X = data_onehotencoded.toarray()
Y = data_encoded[target_label]
X_train, X_test, y_train, y_test = train_test_split(X, Y, test_size = 0.1, random_state = 99)
print(y_test)

### Generate and Evaluate the Model - Entropy

In [None]:
# Generate the Classification model

dec_tree_ent = DecisionTreeClassifier(criterion='entropy', max_depth=3)
model = dec_tree_ent.fit(X_train,y_train)

# Validate the model

y_predict_ent = model.predict(X_test)

In [None]:
# Generate the accuracy score
#def measure_performance(X_train, y_train)

acc_ent = accuracy_score(y_test, y_predict_ent) * 100
print("Entropy Accuracy is : {}%".format(acc_ent))

### Create a Confusion Matrix

In [None]:
# Create a Confusion Matrix

pd.DataFrame(
    confusion_matrix(y_test, y_predict_ent),
    columns=['Predicted Benign', 'Predicted Malignant'],
    index=['True Benign', 'True Malignant']
)

### Gini Score

In [None]:
# Use Gini impurity (default) instead of Information Gain (entropy)

dec_tree_gini = DecisionTreeClassifier().fit(X_train,y_train)  

# Validate the model

y_predict_gini = dec_tree_gini.predict(X_test)

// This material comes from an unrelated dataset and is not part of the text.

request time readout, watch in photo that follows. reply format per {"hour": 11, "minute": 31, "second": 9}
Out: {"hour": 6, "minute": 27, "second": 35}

# Generate the accuracy score

acc_gini = accuracy_score(y_test, y_predict_gini) * 100
print("Gini Accuracy is : {}%".format(acc_gini))

#### Comments:

    The accuracy of the entropy model was 94% while the accuracy of the gini model was 97%
    

## What are the best hyperparameter settings for both?

#### Comments: 

    Both the gini and entropy have extremley high accuracy scores. Both of the accuracy scores are above 90% so we can conclude that having all features and replacing null values with 0s provides the best hyperparameter tuning for both the gini and the entropy model.

## Determine the AUC for the best model you can achieve. What are the precision and recal values and which might be the one you want to maximize?

In [None]:
#AUC

auc_score = roc_auc_score(y_test, y_predict_gini)
print("AUC score: ",auc_score)

#Precision-Recall

prfs = precision_recall_fscore_support(y_test, y_predict_gini, average='macro')
print("Precision, Recall, Fscore: ", prfs)

### Comments: 

    The AUC score is .98, the precision score is .94, and the recall score is .98. The accuracy of this model is .94. These are all extremely high and good scores. In this case we do not need to maximize precision or recall as they are close to being maximized as is.

## What are the implications of using this type of machine learning algorithm for breast cancer analysis?

### Comments: 

     Becuase this analysis is focused on a delicate medical issue such as Breast Cancer the takeaways from any study can have huge implications. In this case since we are predicting whether or not a person has breast cancer we would ideally want to reduce the amount of False Negatives. Since in that case we would be missing a diagnosis and potenatilly having a participant with Breast Cancer go untreated. But machine learning can help Breast Cancer treatment in finding easier ways to detect cancerous tumors at an earlier stage.